Generating Images

Model selection, aspect ratios, prompt modes, and the generation process.

Before You Generate

Three things need to be ready before the Generate button activates:

  1. An IR exists (you’ve run Fuse on at least one reference image)
  2. Prompts are compiled (auto-triggers after extraction, or hit Compile manually)
  3. A valid image model is selected (one where you have an API key configured)

If the button stays disabled, check those three conditions.

Choosing an Image Model

The model dropdown on the right panel groups models by provider:

  • Gemini: Google’s models. Good general-purpose generation.
  • OpenAI: DALL-E variants. Strong with natural language prompts.
  • fal.ai: proxy access to Flux variants, SeedDream, Recraft, and others. Wide variety of styles and capabilities.
  • Bria: creative upscaling (not direct generation).
  • Grok: xAI’s image generation. Tends toward photorealistic output.
  • BFL (Black Forest Labs): Flux models. Strong with artistic and stylized content.
  • Z.AI (Zhipu): CogView models. Good with certain aesthetic styles.

Models without a configured API key show “(no key)” and are grayed out. Set up keys in Settings.

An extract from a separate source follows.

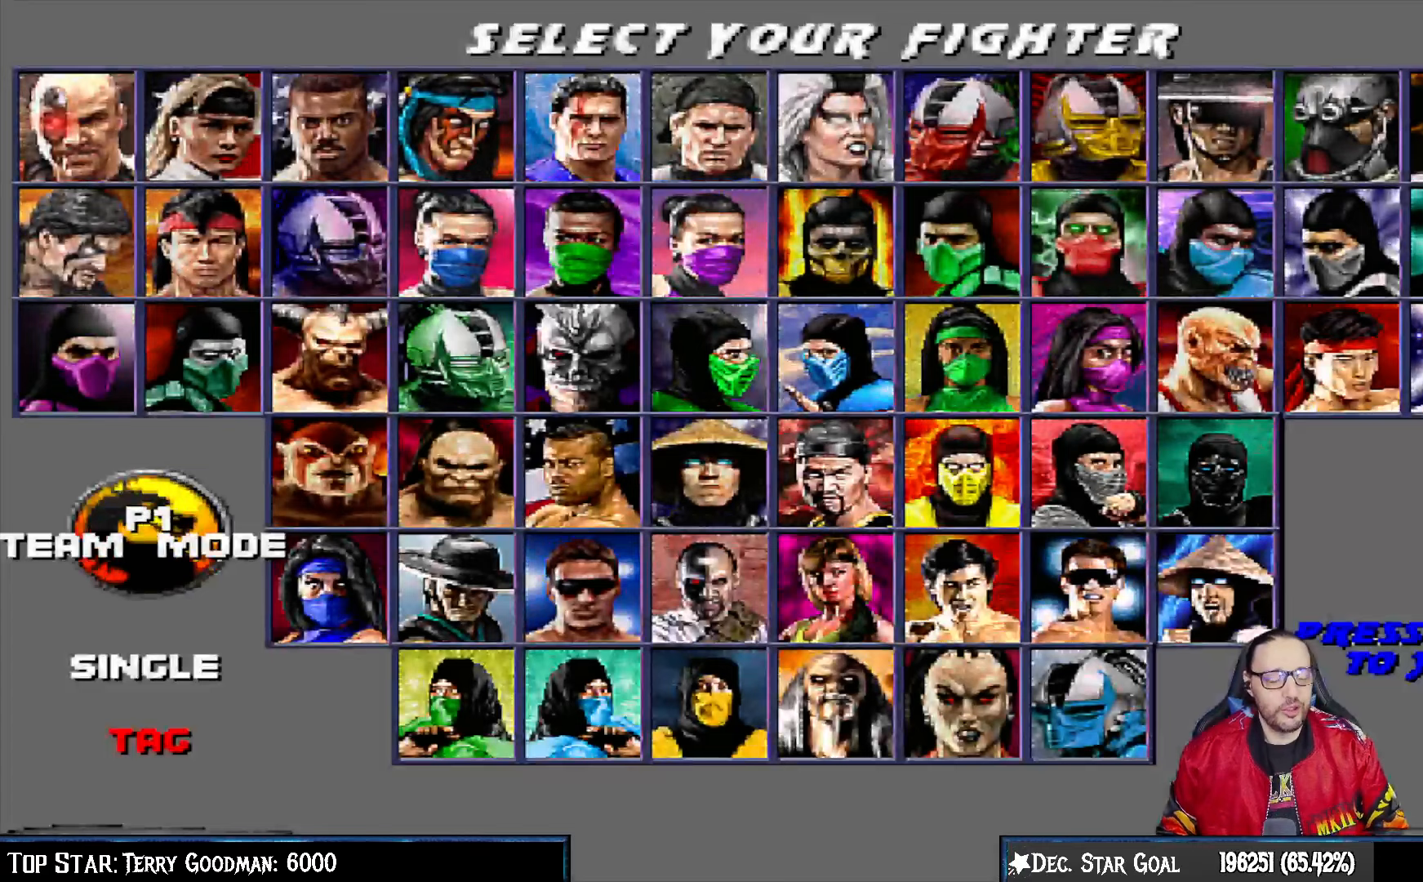
{"buttons": ["DPAD_UP"], "left_stick": "center", "right_stick": "center", "events": [[500, "DPAD_UP", "down"]]}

Different models interpret the same prompt differently. Part of learning StyleFusion is developing a sense for which models handle which styles best. The History page helps here: generate the same IR across multiple models and compare.

Aspect Ratio

The selector shows 10 ratios as visual preview rectangles:

9:16, 2:3, 3:4, 4:5 (portrait orientations), 1:1 (square), 5:4, 4:3, 3:2, 16:9, 21:9 (landscape orientations).

Two automatic behaviors:

  • Auto-detection: StyleFusion reads the aspect ratio from your source image and pre-selects the closest match
  • Model filtering: only ratios supported by your current image model appear as selectable options

If you’ve manually selected a ratio and want to go back to the auto-detected one, hit the Reset button.

Aspect ratio affects composition more than you might expect. The same IR compiled for 1:1 versus 16:9 produces noticeably different framing. Wide ratios push toward environmental compositions; tall ratios push toward close-up portraits. The arrangement and prompt compilation account for this, but the effect is still significant.

Normal vs. Lame Mode

The toggle in the right panel switches between two prompt compilation modes:

Normal (purple): full creative prompts with expressive language, detailed descriptors, artistic terminology. This produces the best results with models that accept rich prompts.

Lame (amber): sanitized, simplified prompts. Strips out language that might trigger content filters on more conservative APIs. Use this if a model keeps rejecting your prompts or producing filtered/blurred results. The output will be less creatively directed but more likely to succeed.

You can switch modes and recompile without re-extracting. The IR stays the same; only the prompt language changes.

The Generation Process

Hit Generate. The button shows “Generating…” with a spinner. Wait time varies by model (typically 10 to 60 seconds). The generated image appears in the center panel below the IR viewer.

The image card shows the model name in the top-left corner. Hover to reveal controls:

  • Zoom: opens a fullscreen lightbox for detailed inspection
  • Download: saves as PNG or JPG
  • Enhance: runs Bria Creative Upscale (available for images under 4MP)
  • Regenerate: runs the same prompt again for a different result

Each generation is saved automatically to your History.

Upscaling

After generating, upscale controls appear in the right panel:

  • Model: Topaz CGI (default)
  • Scale factor: 2x, 3x, or 4x (toggle buttons)
  • Face Enhancement: checkbox, on by default

Upscaling requires a fal.ai API key (Topaz runs through fal.ai’s proxy). Face Enhancement improves facial detail during upscaling, which is especially useful after generating at lower resolutions.

The Bria Creative Upscale (available via the Enhance hover button on the image itself) is a different process: it re-imagines detail rather than just scaling pixels. It’s available for images under 4MP and produces an “Enhanced” version that appears below the original.